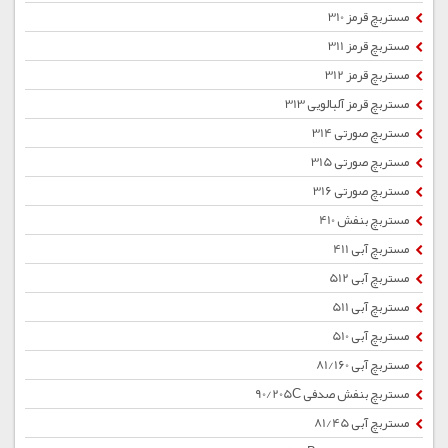
مستربچ قرمز 310
مستربچ قرمز 311
مستربچ قرمز 312
مستربچ قرمز آلبالویی 313
مستربچ صورتی 314
مستربچ صورتی 315
مستربچ صورتی 316
مستربچ بنفش 410
مستربچ آبی 411
مستربچ آبی 512
مستربچ آبی 511
مستربچ آبی 510
مستربچ آبی 81/160
مستربچ بنفش صدفی 90/205C
مستربچ آبی 81/45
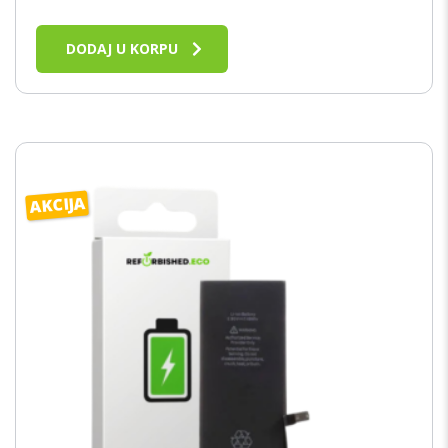
DODAJ U KORPU
AKCIJA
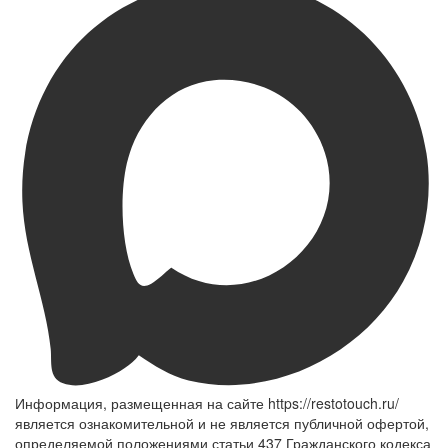
Информация, размещенная на сайте https://restotouch.ru/
является ознакомительной и не является публичной офертой,
определяемой положениями статьи 437 Гражданского кодекса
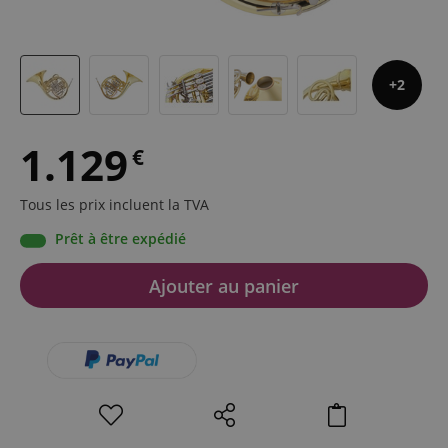
2
1.129
€
Tous les prix incluent la TVA
Prêt à être expédié
Ajouter au panier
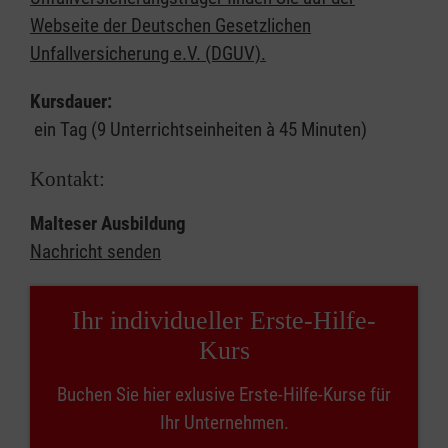
Webseite der Deutschen Gesetzlichen
Unfallversicherung e.V. (DGUV).
Kursdauer:
ein Tag (9 Unterrichtseinheiten à 45 Minuten)
Kontakt:
Malteser Ausbildung
Nachricht senden
Ihr individueller Erste-Hilfe-
Kurs
Buchen Sie hier exlusive Erste-Hilfe-Kurse für
Ihr Unternehmen.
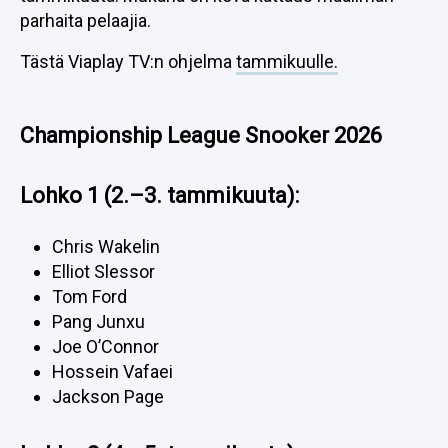
parhaita pelaajia.
Tästä Viaplay TV:n ohjelma
tammikuulle.
Championship League Snooker 2026
Lohko 1 (2.–3. tammikuuta):
Chris Wakelin
Elliot Slessor
Tom Ford
Pang Junxu
Joe O’Connor
Hossein Vafaei
Jackson Page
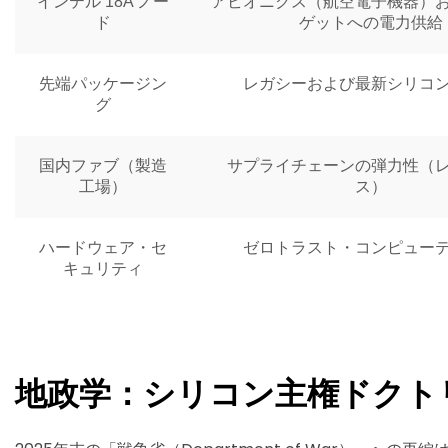
インテル 18A ノー
アビオニクス（航空電子機器）お
ド
ゲットへの電力供給
先端パッケージン
レガシーおよび最新シリコ
グ
国内ファブ（製造
サプライチェーンの弾力性（
工場）
ス）
ハードウェア・セ
ゼロトラスト・コンピュー
キュリティ
地政学：シリコン主権ドクト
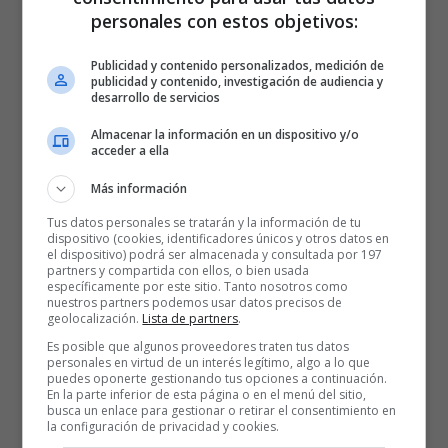
personales con estos objetivos:
Publicidad y contenido personalizados, medición de
publicidad y contenido, investigación de audiencia y
desarrollo de servicios
Almacenar la información en un dispositivo y/o
acceder a ella
Más información
Tus datos personales se tratarán y la información de tu
dispositivo (cookies, identificadores únicos y otros datos en
el dispositivo) podrá ser almacenada y consultada por 197
partners y compartida con ellos, o bien usada
específicamente por este sitio. Tanto nosotros como
nuestros partners podemos usar datos precisos de
geolocalización.
Lista de partners
.
Es posible que algunos proveedores traten tus datos
personales en virtud de un interés legítimo, algo a lo que
puedes oponerte gestionando tus opciones a continuación.
En la parte inferior de esta página o en el menú del sitio,
busca un enlace para gestionar o retirar el consentimiento en
la configuración de privacidad y cookies.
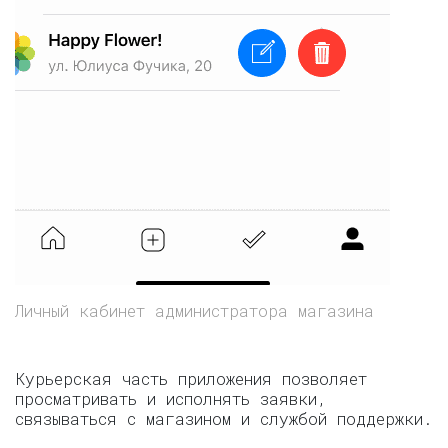
Личный кабинет администратора магазина
Курьерская часть приложения позволяет
просматривать и исполнять заявки,
связываться с магазином и службой поддержки.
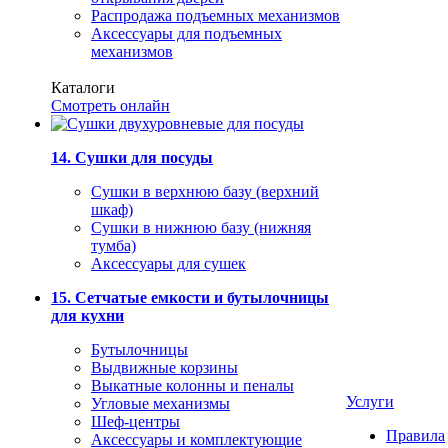
Распродажа подъемных механизмов
Аксессуары для подъемных
механизмов
Каталоги
Смотреть онлайн
14. Сушки для посуды
Сушки в верхнюю базу (верхний
шкаф)
Сушки в нижнюю базу (нижняя
тумба)
Аксессуары для сушек
15. Сетчатые емкости и бутылочницы
для кухни
Бутылочницы
Выдвижные корзины
Выкатные колонны и пеналы
Услуги
Угловые механизмы
Шеф-центры
Правила
Аксессуары и комплектующие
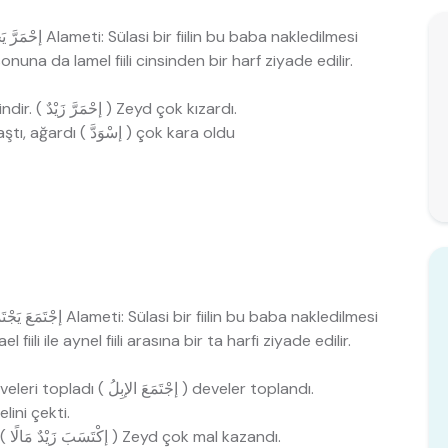
onuna da lamel fiili cinsinden bir harf ziyade edilir.
1- lazım bir fiilin mübalağasını ifade etmek içindir. ( إحْمَرَّ زَيْدٌ ) Zeyd çok kızardı.
2- renkleri ifade eder. ( أبْيَضَ ‘ إبْيَضَّ ) beyazlaştı, ağardı ( إسْوَدَّ ) çok kara oldu
 fiili ile aynel fiili arasına bir ta harfi ziyade edilir.
1- Mutavaat için olur. ( جَمَعَ زَيْدٌ إبِلًا ) Zeyd develeri topladı ( إجْتَمَعَ الإبِلُ ) develer toplandı.
َدَبَ زَيْدٌ يَدَهُ ) Zeyd elini çekti.
3- Manada mübalağa ifade etmek için olur. ( إكْتَسَبَ زَيْدٌ مَالًا ) Zeyd çok mal kazandı.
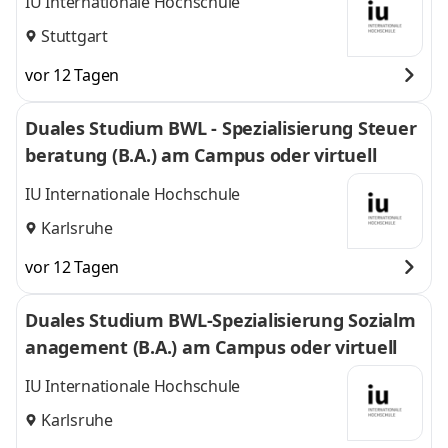
IU Internationale Hochschule
Stuttgart
vor 12 Tagen
Duales Studium BWL - Spezialisierung Steuer
beratung (B.A.) am Campus oder virtuell
IU Internationale Hochschule
Karlsruhe
vor 12 Tagen
Duales Studium BWL-Spezialisierung Sozialm
anagement (B.A.) am Campus oder virtuell
IU Internationale Hochschule
Karlsruhe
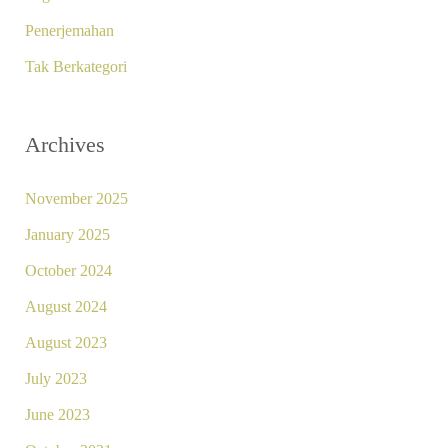
Penerjemahan
Tak Berkategori
Archives
November 2025
January 2025
October 2024
August 2024
August 2023
July 2023
June 2023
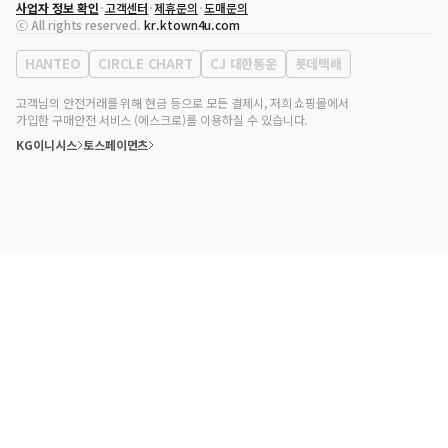
사업자 정보 확인
고객센터
제휴문의
도매문의
대표자
송효민
ⓒ All rights reserved.
kr.ktown4u.com
사업자등록번호
120-87-71116
통신판매업 신고번호
제2011-서울강남-02223
HANTEO
CIRCLE CHART
CJ 대한통운
롯데택배
대표전화
02-552-9855
사무실 주소
서울특별시 강남구 영동대로 513, 3층(삼성동, 코엑스)
고객님의 안전거래를 위해 현금 등으로 모든 결제시, 저희 쇼핑몰에서
가입한 구매안전 서비스 (에스크로)를 이용하실 수 있습니다.
KG이니시스
토스페이먼츠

● ● ● ● ● ● ●

### TASK ITEM
Return every line of the listing above where "базу" appears.

### COMPLETED TASK
Сушки в верхнюю базу (верхний
Сушки в нижнюю базу (нижняя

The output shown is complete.